Paper claims should be mailed to:
Humana Claims Office
P.O. Box 14359 Lexington
KY 40512-4359.
For electronic claims, sign in to your Availity Essentials account and select the Humana payer for fee-for-service claims from the Payer drop-down menu before submitting.
Humana Healthy Horizons ensures their compliance target and turnaround times for electronic claims to be paid/denied comply within the following time frames:
- Humana pays 90% of all clean claims submitted from providers within 14 calendar days of the date of receipt.
- Humana pays 99% of all clean claims from providers within 90 calendar days of the date of receipt.
For all submitted electronic claims Humana Healthy Horizons issues payments within 30 days of receipt of a clean claim, and for all submitted paper claims, Humana Healthy Horizons issues payments within 45 days of receipt of a clean claim in which all requested documentation is provided, in the proper format, and does not contain any material defect, error or impropriety.
Working with Humana Healthy Horizons
Below we include information about electronic fund transfers, out-of-network claims, payment integrity, overpayments and disputes.
If you have any questions at all, or need other information, contact Provider Services at 855-223-9868 (TTY: 771), Monday through Friday, 8 a.m. to 5 p.m., Central time.
Get paid faster
Get paid faster and reduce administrative paperwork using electronic remittance advice (ERA) and electronic funds transfer (EFT). Healthcare providers can use Humana Healthy Horizons’ ERA/EFT enrollment app on Availity Essentials to enroll.
To access this tool:
-
Sign in to Availity Essentials (registration required). - From the Payer Spaces menu, select Humana.
- From the Applications tab, select the ERA/EFT Enrollment app. (If you don’t see the app, contact the Availity Essentials administrator for your office to discuss your need for this tool.)
When you enroll in EFT, Humana Healthy Horizons claim payments are deposited directly in the bank account(s) of your choice.
How to submit a corrected claim in Availity Essentials
For Humana, only claims with a status of Finalized can be corrected. Adjusted Humana claims or Humana claims that were originally submitted as paper claims, encounters or delegated encounters cannot be corrected. To correct a claim, sign in to the
Out-of-network claims
Humana Healthy Horizons established guidelines for payments to out-of-network providers for preauthorized medically necessary services. Except as otherwise precluded by law and/or specified for Indian Health Care Providers, Federally Qualified Health Centers, Rural Health Clinics and certified community behavioral health clinics, services are reimbursed at 90% of the Medicaid fee schedule in Oklahoma. If the service is not available from an in-network provider and Humana Healthy Horizons makes 3 documented attempts to contract with an out-of-network provider, Humana Healthy Horizons may reimburse that provider less than the Medicaid fee-for-service rate.

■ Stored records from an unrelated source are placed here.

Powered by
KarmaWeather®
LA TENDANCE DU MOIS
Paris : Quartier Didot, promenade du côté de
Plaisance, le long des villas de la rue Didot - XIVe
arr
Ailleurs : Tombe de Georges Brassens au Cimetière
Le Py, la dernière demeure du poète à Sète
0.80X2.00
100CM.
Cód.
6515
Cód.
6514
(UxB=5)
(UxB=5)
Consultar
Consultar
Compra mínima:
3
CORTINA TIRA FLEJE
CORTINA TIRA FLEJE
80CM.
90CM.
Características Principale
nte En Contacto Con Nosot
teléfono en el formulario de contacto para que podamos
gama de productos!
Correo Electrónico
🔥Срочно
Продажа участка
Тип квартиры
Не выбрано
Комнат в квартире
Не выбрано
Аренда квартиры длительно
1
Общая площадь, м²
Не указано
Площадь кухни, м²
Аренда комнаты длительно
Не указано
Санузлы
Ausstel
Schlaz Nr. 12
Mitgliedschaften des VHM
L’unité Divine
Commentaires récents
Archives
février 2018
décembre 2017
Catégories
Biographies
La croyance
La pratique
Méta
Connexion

Payment integrity and disputes
At Humana, we strive to offer our members high-quality healthcare at affordable rates. To achieve this goal, the Humana Provider Payment Integrity (PPI) department reviews claim payments for accuracy and requests refunds if claims are overpaid or paid in error.

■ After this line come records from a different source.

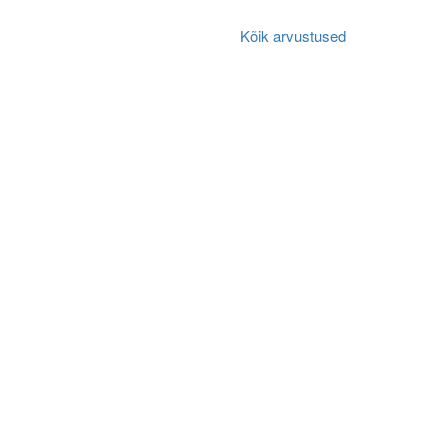
Kõik arvustused
Algne arvustus
s.
Algne arvustus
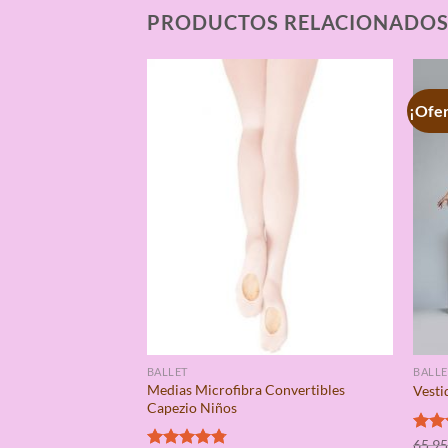
PRODUCTOS RELACIONADO
¡Ofer
BALLET
BALLE
Medias Microfibra Convertibles
Vesti
Capezio Niños
Valo
65,9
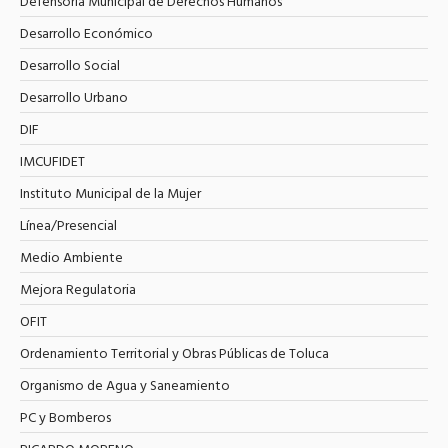
Defensoría Municipal de Derechos Humanos
Desarrollo Económico
Desarrollo Social
Desarrollo Urbano
DIF
IMCUFIDET
Instituto Municipal de la Mujer
Línea/Presencial
Medio Ambiente
Mejora Regulatoria
OFIT
Ordenamiento Territorial y Obras Públicas de Toluca
Organismo de Agua y Saneamiento
PC y Bomberos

Common reasons for overpayment include:
- An issue regarding the coordination of member benefits
- Duplicate payments
- Fraud, waste and abuse detection
- Incorrect provider reimbursement
- Medical coding reviews
- Medical record reviews
- Member plan termination
- Subrogation
If you are not satisfied with Humana Healthy Horizons’ policies and procedures or a decision made by Humana Healthy Horizons that does not impact the provision of services to members, you may file a provider complaint. The provider complaint system consists of 2 internal steps:
- Reconsideration: The first step in the provider complaint system, a reconsideration represents your initial request for an investigation into a denied claim, Humana Healthy Horizons’ policies and procedures, findings of a PPI audit or the termination of a provider agreement. Most issues are resolved at the reconsideration step.

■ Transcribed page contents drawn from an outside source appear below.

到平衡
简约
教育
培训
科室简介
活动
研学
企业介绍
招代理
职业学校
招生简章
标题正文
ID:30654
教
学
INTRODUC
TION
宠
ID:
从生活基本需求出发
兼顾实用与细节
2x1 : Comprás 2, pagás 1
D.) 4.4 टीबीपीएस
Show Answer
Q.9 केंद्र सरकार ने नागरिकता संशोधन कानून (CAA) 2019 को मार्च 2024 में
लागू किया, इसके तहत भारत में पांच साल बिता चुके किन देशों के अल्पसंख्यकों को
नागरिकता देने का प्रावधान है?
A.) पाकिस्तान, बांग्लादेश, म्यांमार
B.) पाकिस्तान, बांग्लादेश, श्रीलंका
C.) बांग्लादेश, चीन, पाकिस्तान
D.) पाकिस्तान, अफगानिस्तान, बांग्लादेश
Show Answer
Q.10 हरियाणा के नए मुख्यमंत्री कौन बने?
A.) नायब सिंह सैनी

- Formal appeal: This is the second step in the process. If a provider disagrees with the outcome of the reconsideration, an additional review known as a formal appeal can be made.
Claim overpayments
Providers must report to Humana Healthy Horizons all service claim overpayments for medical services rendered to SoonerSelect managed care plan members, in accordance with Humana Healthy Horizons’ contract with the Oklahoma Health Care Authority (OHCA), within 60 days of identification of the overpayment. Regardless of agreement specifics, the provider or subcontractor must submit such claims after the date on which the overpayment was identified and notify Humana Healthy Horizons in writing of the reason for the overpayment as required by 42 CFR 438.608.
Refund checks for overpayments can be mailed to:
Humana Healthcare Plans
P.O. Box 931655
Atlanta, GA 31193-1655
Humana Healthy Horizons reports all overpayments to OHCA Program Integrity. These reports include all unsolicited provider refunds.